While Rose offers some ideas of interest, Lenin’s theory of Imperialism remains safe.

Parenthetically, Rose’s pretentious borrowing of an esoteric expression from cellular biology – “autophagic accumulation”—to describe his modest insight is reminiscent of the petty academic practice of surrounding small ideas with a dense fog.

The Emergence of External, Environmental Constraints on
Capitalism’s Ability to Accumulate and Reproduce

Finally, Rose reminds us of the impact of environmental degradation. He offers a useful warning of both the finite limits of fossil fuels and the increasingly ominous impact of climate change. While peak oil is not as settled of an issue as Rose suggests, it certainly looms somewhere ahead on the time line. But climate change threatens with much more immediacy and with amplified influence on economic growth.

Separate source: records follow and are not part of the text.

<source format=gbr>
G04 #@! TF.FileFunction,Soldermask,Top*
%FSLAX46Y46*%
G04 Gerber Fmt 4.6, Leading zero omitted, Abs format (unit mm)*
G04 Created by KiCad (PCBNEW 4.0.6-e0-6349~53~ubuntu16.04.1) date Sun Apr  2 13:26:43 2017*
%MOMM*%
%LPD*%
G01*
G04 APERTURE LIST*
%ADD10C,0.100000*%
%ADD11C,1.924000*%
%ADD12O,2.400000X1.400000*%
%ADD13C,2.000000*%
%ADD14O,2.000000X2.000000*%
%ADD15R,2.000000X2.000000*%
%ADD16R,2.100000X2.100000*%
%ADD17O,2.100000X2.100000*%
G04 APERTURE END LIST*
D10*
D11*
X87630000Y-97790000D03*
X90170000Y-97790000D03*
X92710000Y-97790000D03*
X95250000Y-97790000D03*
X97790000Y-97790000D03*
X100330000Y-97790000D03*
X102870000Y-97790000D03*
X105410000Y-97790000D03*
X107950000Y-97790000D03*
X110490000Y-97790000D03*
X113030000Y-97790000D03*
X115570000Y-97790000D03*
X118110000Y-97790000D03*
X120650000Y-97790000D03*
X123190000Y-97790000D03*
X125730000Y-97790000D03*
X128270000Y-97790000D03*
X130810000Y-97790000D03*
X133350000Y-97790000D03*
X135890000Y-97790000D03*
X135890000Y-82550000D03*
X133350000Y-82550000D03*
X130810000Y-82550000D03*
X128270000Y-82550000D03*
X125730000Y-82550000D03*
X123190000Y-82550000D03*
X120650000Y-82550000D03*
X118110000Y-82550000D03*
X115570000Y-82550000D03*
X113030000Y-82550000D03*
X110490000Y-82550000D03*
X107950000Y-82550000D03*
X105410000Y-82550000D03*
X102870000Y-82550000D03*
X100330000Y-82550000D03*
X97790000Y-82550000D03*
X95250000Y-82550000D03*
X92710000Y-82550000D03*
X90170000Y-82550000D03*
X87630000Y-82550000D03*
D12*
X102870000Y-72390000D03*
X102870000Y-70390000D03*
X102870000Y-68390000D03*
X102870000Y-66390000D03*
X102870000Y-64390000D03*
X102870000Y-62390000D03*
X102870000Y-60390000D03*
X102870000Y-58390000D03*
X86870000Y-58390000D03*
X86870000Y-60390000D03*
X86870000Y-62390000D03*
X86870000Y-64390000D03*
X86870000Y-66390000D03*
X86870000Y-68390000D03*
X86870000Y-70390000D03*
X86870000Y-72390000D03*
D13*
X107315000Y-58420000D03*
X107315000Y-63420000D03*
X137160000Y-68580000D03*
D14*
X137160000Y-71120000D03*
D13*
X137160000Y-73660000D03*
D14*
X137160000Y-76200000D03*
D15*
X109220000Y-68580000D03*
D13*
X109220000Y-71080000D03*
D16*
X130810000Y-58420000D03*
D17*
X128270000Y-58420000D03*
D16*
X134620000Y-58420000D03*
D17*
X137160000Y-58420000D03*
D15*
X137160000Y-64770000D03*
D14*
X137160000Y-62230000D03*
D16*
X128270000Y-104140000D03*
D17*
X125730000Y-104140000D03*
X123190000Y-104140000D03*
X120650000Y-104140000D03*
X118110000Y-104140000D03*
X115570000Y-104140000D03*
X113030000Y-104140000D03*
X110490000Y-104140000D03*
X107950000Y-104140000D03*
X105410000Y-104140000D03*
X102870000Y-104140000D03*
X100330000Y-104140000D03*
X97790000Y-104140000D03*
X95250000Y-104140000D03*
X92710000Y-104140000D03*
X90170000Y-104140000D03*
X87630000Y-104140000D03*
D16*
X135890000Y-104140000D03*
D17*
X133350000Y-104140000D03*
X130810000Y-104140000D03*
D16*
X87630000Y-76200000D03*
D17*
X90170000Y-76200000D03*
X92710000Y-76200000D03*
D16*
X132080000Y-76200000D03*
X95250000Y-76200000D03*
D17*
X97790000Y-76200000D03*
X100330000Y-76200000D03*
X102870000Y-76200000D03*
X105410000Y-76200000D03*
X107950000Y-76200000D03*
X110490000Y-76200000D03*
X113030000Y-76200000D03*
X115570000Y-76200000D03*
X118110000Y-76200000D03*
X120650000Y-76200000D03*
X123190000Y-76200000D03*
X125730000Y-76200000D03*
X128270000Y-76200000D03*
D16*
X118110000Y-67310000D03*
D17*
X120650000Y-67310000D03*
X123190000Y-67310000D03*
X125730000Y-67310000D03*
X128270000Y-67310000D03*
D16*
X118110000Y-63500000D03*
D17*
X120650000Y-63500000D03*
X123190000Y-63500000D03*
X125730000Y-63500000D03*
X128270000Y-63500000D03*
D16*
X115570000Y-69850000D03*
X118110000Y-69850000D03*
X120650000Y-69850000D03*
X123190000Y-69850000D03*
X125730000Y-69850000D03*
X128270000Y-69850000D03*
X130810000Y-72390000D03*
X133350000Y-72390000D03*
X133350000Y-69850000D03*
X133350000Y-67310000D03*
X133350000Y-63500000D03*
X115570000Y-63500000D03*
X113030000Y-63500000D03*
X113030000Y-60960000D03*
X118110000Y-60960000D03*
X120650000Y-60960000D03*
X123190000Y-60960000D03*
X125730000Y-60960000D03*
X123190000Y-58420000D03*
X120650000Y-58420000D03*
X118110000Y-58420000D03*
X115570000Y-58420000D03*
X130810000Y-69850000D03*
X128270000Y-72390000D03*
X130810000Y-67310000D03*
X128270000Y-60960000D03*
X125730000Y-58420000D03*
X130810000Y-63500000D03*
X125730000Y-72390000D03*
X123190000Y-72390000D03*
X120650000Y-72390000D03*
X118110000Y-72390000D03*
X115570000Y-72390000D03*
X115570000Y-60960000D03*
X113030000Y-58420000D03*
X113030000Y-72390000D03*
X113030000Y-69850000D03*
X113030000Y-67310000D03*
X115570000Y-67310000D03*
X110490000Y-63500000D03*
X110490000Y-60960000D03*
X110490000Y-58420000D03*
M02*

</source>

While climate change must be a central issue for any progressive program, it and the peak-oil question do not modify the logic or course of imperialism. Imperial policy has and remains focused on securing scarce resources. The human cost of climate change will no more deflect imperial policy than did the human cost of colonial invasion, occupation, and domination or world wars. To point to deaths from starvation, as Rose does in his article, no more influences the imperial agenda than pointing to the deaths in Libya or Syria.

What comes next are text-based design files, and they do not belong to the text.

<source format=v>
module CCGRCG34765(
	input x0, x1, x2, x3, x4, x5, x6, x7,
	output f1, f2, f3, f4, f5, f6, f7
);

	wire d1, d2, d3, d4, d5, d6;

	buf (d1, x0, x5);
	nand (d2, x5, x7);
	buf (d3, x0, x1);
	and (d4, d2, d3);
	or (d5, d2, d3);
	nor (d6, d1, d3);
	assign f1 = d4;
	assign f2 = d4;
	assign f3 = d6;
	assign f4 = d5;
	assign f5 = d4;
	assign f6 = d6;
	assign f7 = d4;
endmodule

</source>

In reality, one cannot be a serious environmental advocate without being an anti-imperialist. The enormous waste associated with maintaining, transporting, and unleashing an enormous war machine trivializes the commendable collective commitment to recycle or recover consumer goods. The scrap heap of weapons systems –their development, deployment and rapid obsolescence—counts as one of the greatest insults to the environment as well as a callous disregard for protecting and preserving our resources. Their actual use in destructive imperial adventures courts even greater environmental catastrophe.

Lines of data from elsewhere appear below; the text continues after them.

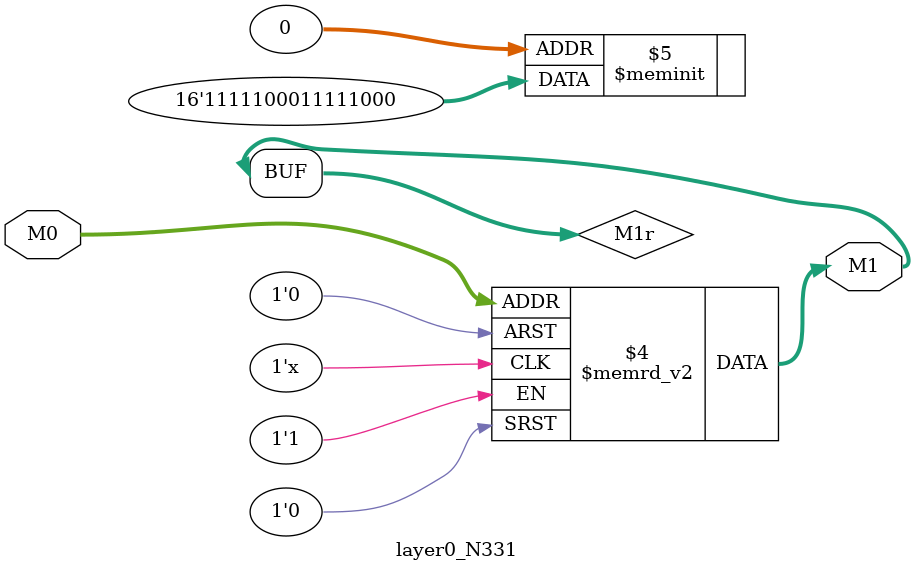
<source format=v>
module layer0_N331 ( input [2:0] M0, output [1:0] M1 );

	(*rom_style = "distributed" *) reg [1:0] M1r;
	assign M1 = M1r;
	always @ (M0) begin
		case (M0)
			3'b000: M1r = 2'b00;
			3'b100: M1r = 2'b00;
			3'b010: M1r = 2'b11;
			3'b110: M1r = 2'b11;
			3'b001: M1r = 2'b10;
			3'b101: M1r = 2'b10;
			3'b011: M1r = 2'b11;
			3'b111: M1r = 2'b11;

		endcase
	end
endmodule

</source>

However, this is not a new feature of imperialism, but a quantitatively greater assault on the environment, an assault that threatens first and foremost those weakest and poorest.

To argue that the great harm of reckless destruction of the environment is somehow inconsistent with or alien to Lenin’s theory of imperialism defies credibility. No social theory devised since the advent of capitalism consistently links essential features of the economic system to harm brought on the world’s people as do Marx, Engels, and Lenin’s theories of capitalist development. Other theories warn of dangers, setbacks, or potential tragic policies, but none demonstrate a logical connection between capitalism, imperialism and human suffering as do those theories.

It is not the inviolability of Lenin’s words that is at stake here; capitalism may well mutate to another stage beyond imperialism (hopefully a transition to socialism!). Instead, it is the integrity of our social science, its ability to account for and predict events, and its cumulative advancement that call for defense.

Rose errs in cavalierly violating these standards. His is not a challenge to Lenin’s theory, but a misunderstanding.